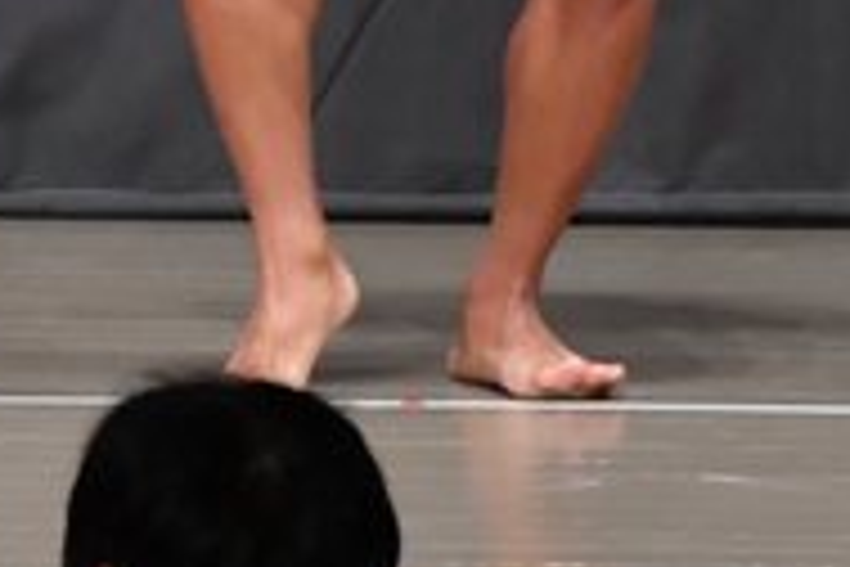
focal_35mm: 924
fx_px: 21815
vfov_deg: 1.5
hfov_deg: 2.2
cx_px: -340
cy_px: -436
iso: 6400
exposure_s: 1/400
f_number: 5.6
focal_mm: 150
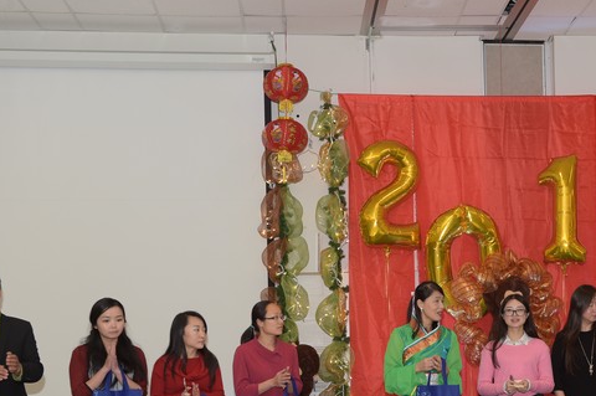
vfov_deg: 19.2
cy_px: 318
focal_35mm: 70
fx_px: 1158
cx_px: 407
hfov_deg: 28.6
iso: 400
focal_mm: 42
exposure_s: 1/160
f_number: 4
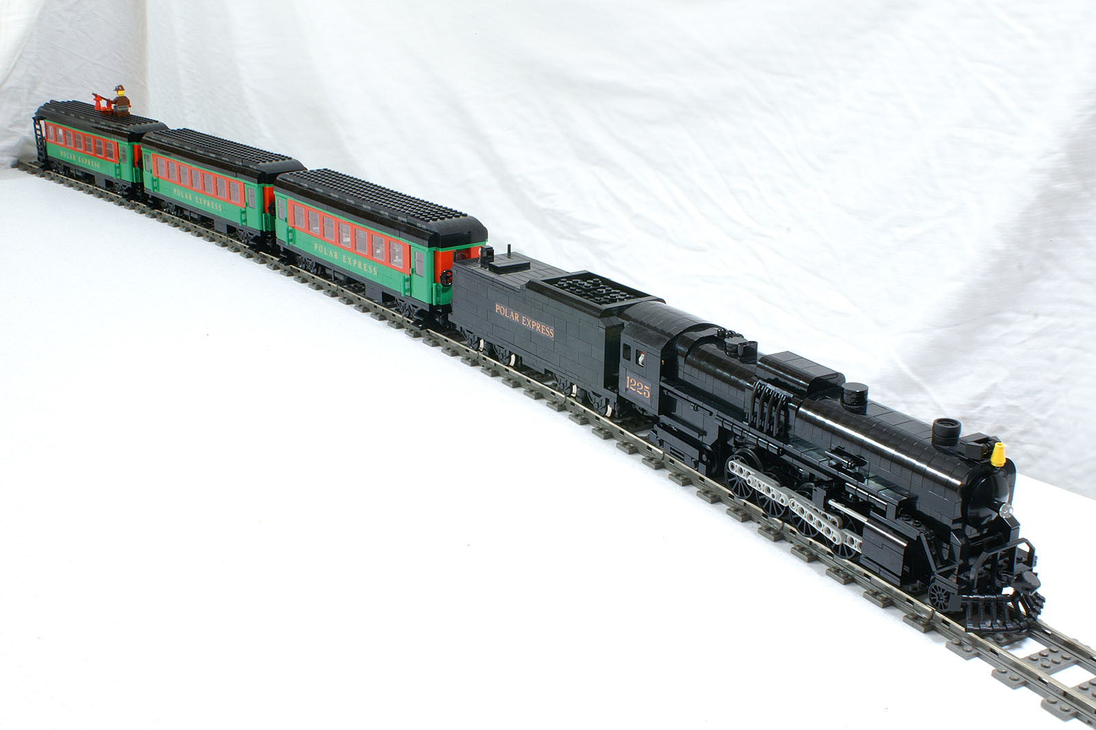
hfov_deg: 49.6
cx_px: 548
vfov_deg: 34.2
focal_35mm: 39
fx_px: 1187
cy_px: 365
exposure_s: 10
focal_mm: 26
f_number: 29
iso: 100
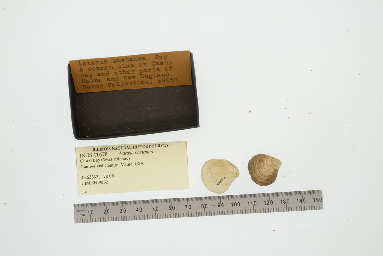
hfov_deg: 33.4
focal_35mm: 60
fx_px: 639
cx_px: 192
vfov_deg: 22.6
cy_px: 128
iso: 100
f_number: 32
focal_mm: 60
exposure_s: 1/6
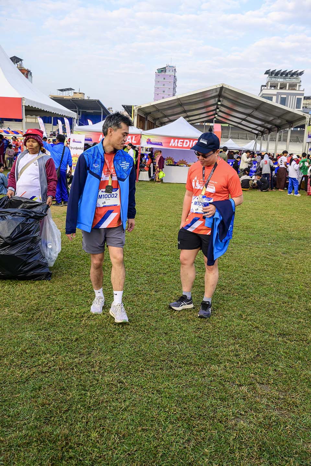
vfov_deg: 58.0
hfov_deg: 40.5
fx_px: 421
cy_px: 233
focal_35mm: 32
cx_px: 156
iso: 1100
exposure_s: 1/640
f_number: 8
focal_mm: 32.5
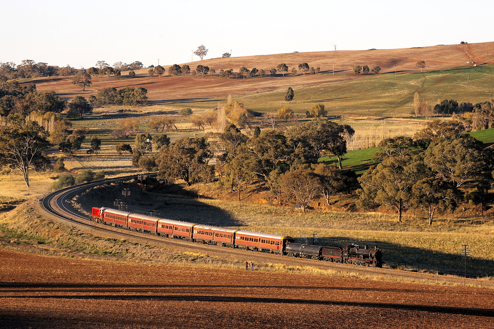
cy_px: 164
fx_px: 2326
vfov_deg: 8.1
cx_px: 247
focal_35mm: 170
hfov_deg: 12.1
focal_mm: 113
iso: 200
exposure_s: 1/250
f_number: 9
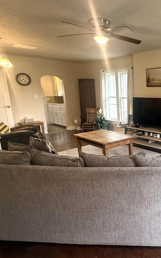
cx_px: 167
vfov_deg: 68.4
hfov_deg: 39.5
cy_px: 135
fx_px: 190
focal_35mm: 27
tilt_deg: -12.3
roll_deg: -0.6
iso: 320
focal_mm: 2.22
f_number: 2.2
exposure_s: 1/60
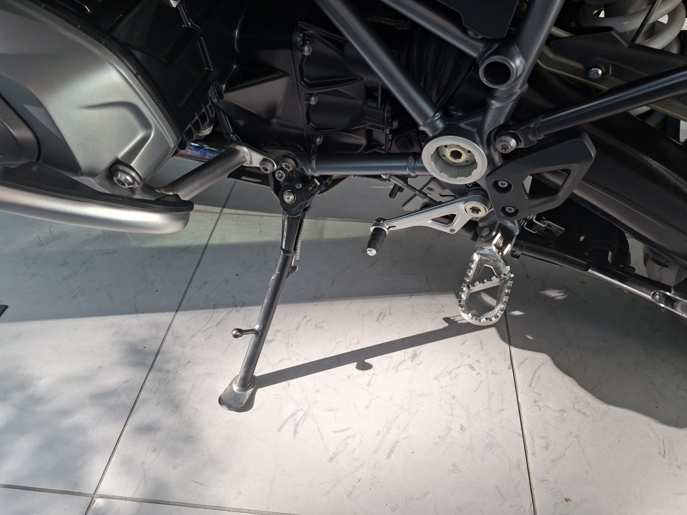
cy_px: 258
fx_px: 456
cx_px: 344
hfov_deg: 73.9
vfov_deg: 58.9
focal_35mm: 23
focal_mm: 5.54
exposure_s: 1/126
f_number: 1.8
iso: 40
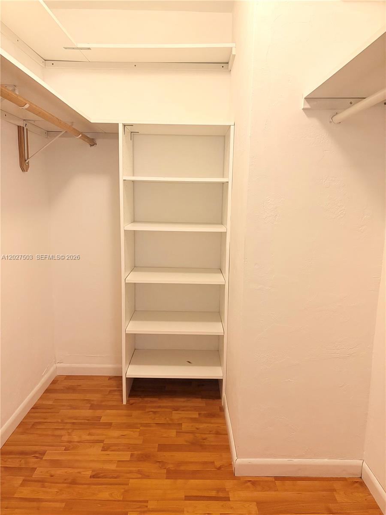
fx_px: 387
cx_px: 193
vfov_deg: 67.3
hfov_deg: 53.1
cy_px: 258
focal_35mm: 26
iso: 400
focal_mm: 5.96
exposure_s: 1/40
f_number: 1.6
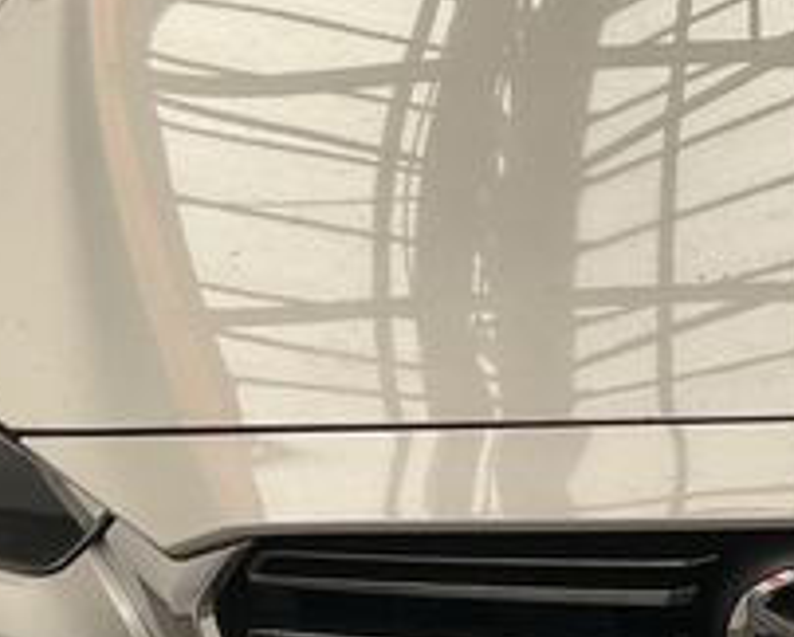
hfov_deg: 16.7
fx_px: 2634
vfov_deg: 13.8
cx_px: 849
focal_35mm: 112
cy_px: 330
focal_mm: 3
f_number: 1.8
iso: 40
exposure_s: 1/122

=-=-=-=-=

Your reply must contain each entry exactly as written and no pictures.

**Response for this exercise**.
focal_35mm: 924
fx_px: 21815
vfov_deg: 1.5
hfov_deg: 2.2
cx_px: -340
cy_px: -436
iso: 6400
exposure_s: 1/400
f_number: 5.6
focal_mm: 150
vfov_deg: 19.2
cy_px: 318
focal_35mm: 70
fx_px: 1158
cx_px: 407
hfov_deg: 28.6
iso: 400
focal_mm: 42
exposure_s: 1/160
f_number: 4
hfov_deg: 49.6
cx_px: 548
vfov_deg: 34.2
focal_35mm: 39
fx_px: 1187
cy_px: 365
exposure_s: 10
focal_mm: 26
f_number: 29
iso: 100
hfov_deg: 33.4
focal_35mm: 60
fx_px: 639
cx_px: 192
vfov_deg: 22.6
cy_px: 128
iso: 100
f_number: 32
focal_mm: 60
exposure_s: 1/6
vfov_deg: 58.0
hfov_deg: 40.5
fx_px: 421
cy_px: 233
focal_35mm: 32
cx_px: 156
iso: 1100
exposure_s: 1/640
f_number: 8
focal_mm: 32.5
cy_px: 164
fx_px: 2326
vfov_deg: 8.1
cx_px: 247
focal_35mm: 170
hfov_deg: 12.1
focal_mm: 113
iso: 200
exposure_s: 1/250
f_number: 9
cx_px: 167
vfov_deg: 68.4
hfov_deg: 39.5
cy_px: 135
fx_px: 190
focal_35mm: 27
tilt_deg: -12.3
roll_deg: -0.6
iso: 320
focal_mm: 2.22
f_number: 2.2
exposure_s: 1/60
cy_px: 258
fx_px: 456
cx_px: 344
hfov_deg: 73.9
vfov_deg: 58.9
focal_35mm: 23
focal_mm: 5.54
exposure_s: 1/126
f_number: 1.8
iso: 40
fx_px: 387
cx_px: 193
vfov_deg: 67.3
hfov_deg: 53.1
cy_px: 258
focal_35mm: 26
iso: 400
focal_mm: 5.96
exposure_s: 1/40
f_number: 1.6
hfov_deg: 16.7
fx_px: 2634
vfov_deg: 13.8
cx_px: 849
focal_35mm: 112
cy_px: 330
focal_mm: 3
f_number: 1.8
iso: 40
exposure_s: 1/122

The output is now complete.